Shattuck works full-time at a day job. He does surrogacy work on the side because of the connection and value he says he brings to people's lives.
"They come to me in the beginning and may be struggling with certain issues. Then seeing them transform and come into their own—that is super rewarding," Shattuck said. "I have some people who have had trauma and they cannot even look me in the eye or have a hard time touching. We help people become more aware of their body so they can go out into the world and create their own relationships."
Shattuck recognizes the high price tag as an accessibility issue—a two hour session with a surrogate can cost about $300. He says although it's an important issue, he doesn't see sex workers legally taking mental health clients any time soon in the US.
In Canada, Bill C-36 allows Shakti to sell her services but it's still illegal to buy sex or use explicit language in advertising. She says she would love to see it covered by health insurance so more people can see the benefits of sex work.
Some countries have already taken the step toward covering sex work for those with disabilities. People in the Netherlands, where sex work is completely legal, can use their disability benefits however they like, including purchasing sex. A 21-year-old British man with learning disabilities flew to Amsterdam just to use these services, highlighting the importance of the issue within the disability community.
Symington wants to see EASE's training rolled out across the country—not just for surrogates, but for advocates and therapists as well. Down the road, he'd also like to see an allowance in government funded health plans.
"In my extended health plan through CSIL (Choices in Supports for Independent living), I'm allowed 500 dollars a year for massage.
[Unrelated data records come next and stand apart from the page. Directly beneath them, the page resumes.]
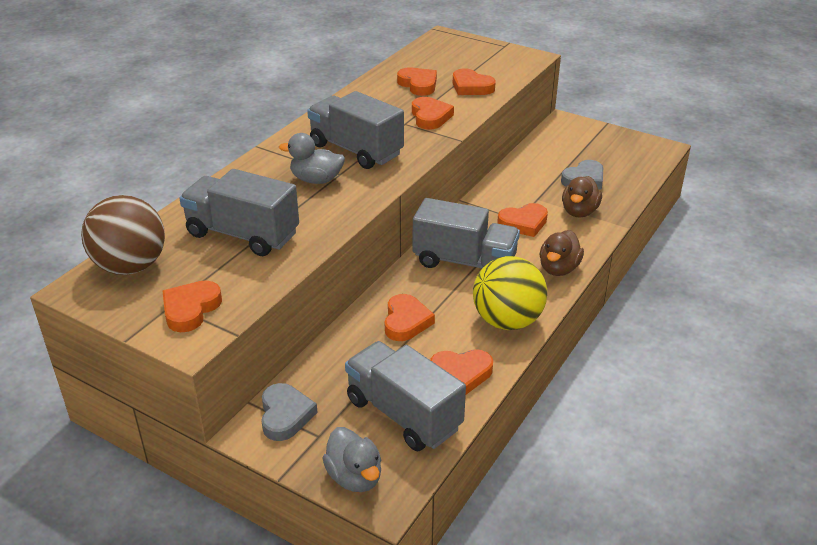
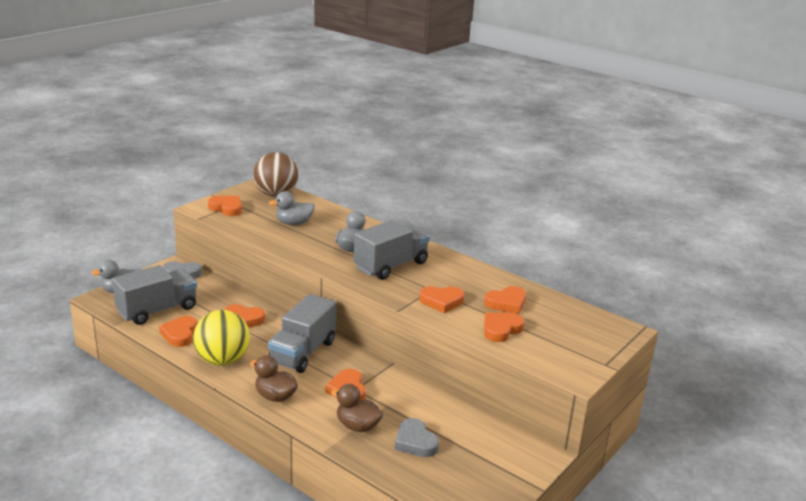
camera: 95 degrees right, 10 degrees down
grey truck [179,169,299,256] -> grey duck [269,191,315,225]

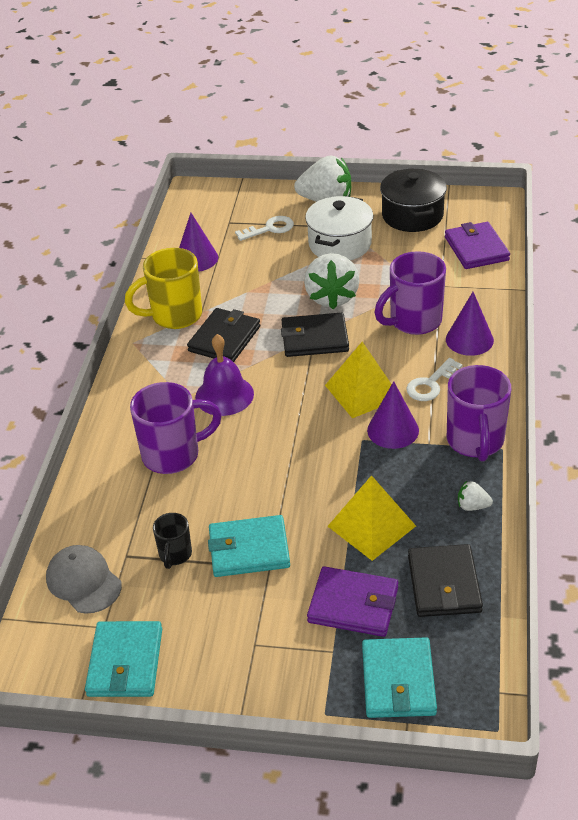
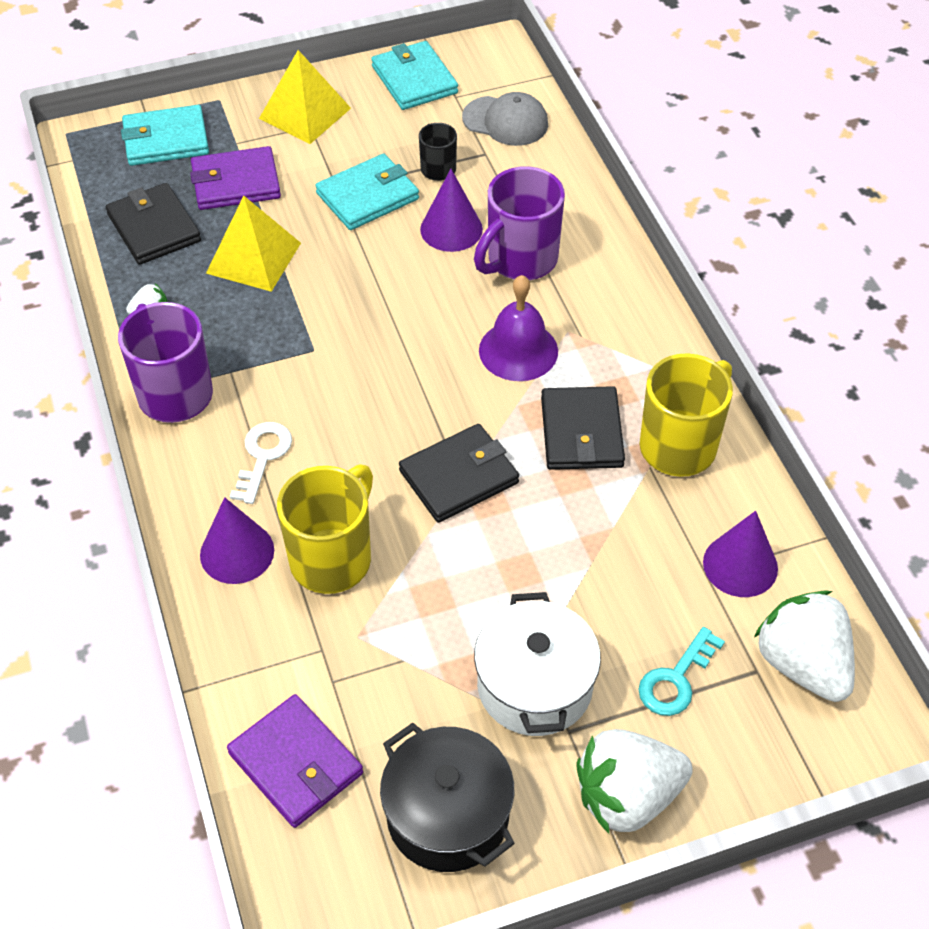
camera: 150 degrees right, 10 degrees up
white key [235,216,294,241] -> turquoise key [638,627,725,716]
white strawberry [304,253,359,309] -> white strawberry moved to [754,590,855,702]
yellow pyramid [325,342,392,418] -> yellow pyramid moved to [259,50,351,144]
turquoise wallet [362,637,437,718] -> turquoise wallet turned 75 degrees counterclockwise [121,105,209,166]
purple cone [367,381,419,449] -> purple cone moved to [420,169,483,252]
purple mug [375,251,446,335] -> yellow mug [277,464,373,594]

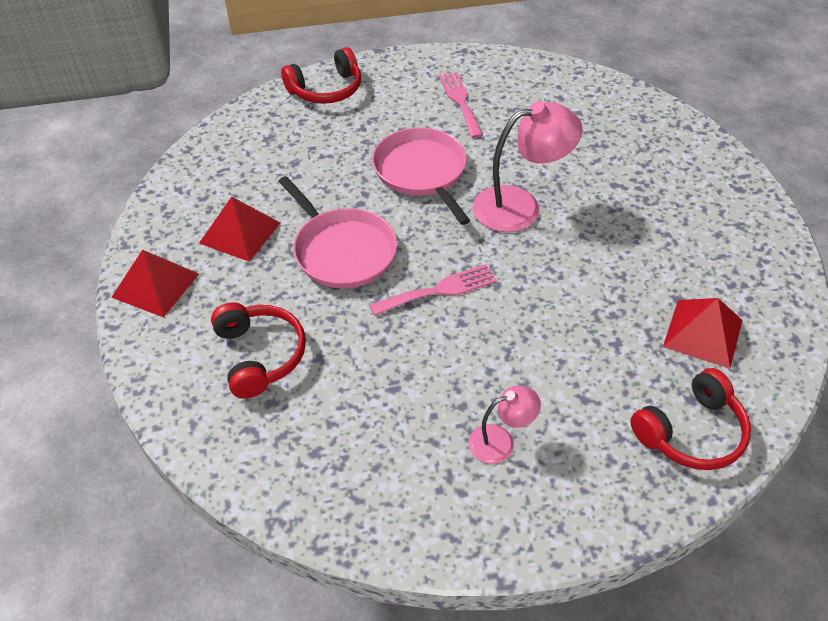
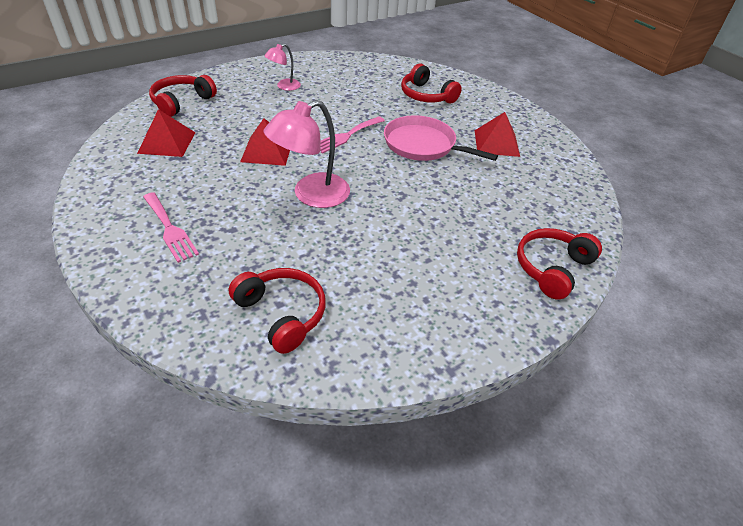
camera: 155 degrees right, 5 degrees down
red pyramid [111,250,199,317] -> red pyramid moved to [240,118,290,166]
pink pan [372,128,470,225] -> none
pink fork [439,72,483,138] -> pink fork moved to [143,192,199,263]
none -> red headphones [229,268,326,354]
If you could use some of those funds for services like this, we would love to see some kind of subsidy available," he said. "And a change in public attitudes."
He realizes that views on sex work—even within the disability community—are still stigmatised.
"People have a concept—an idea that they were raised with—around sex work," Symington said. "But usually after some discussion about working with someone who is trained and oriented about disability, that they provide more of a therapeutic service, that they have some skills and alternative knowledge—then they tend to loosen their ideas of what that might be. And be more open to having those experiences."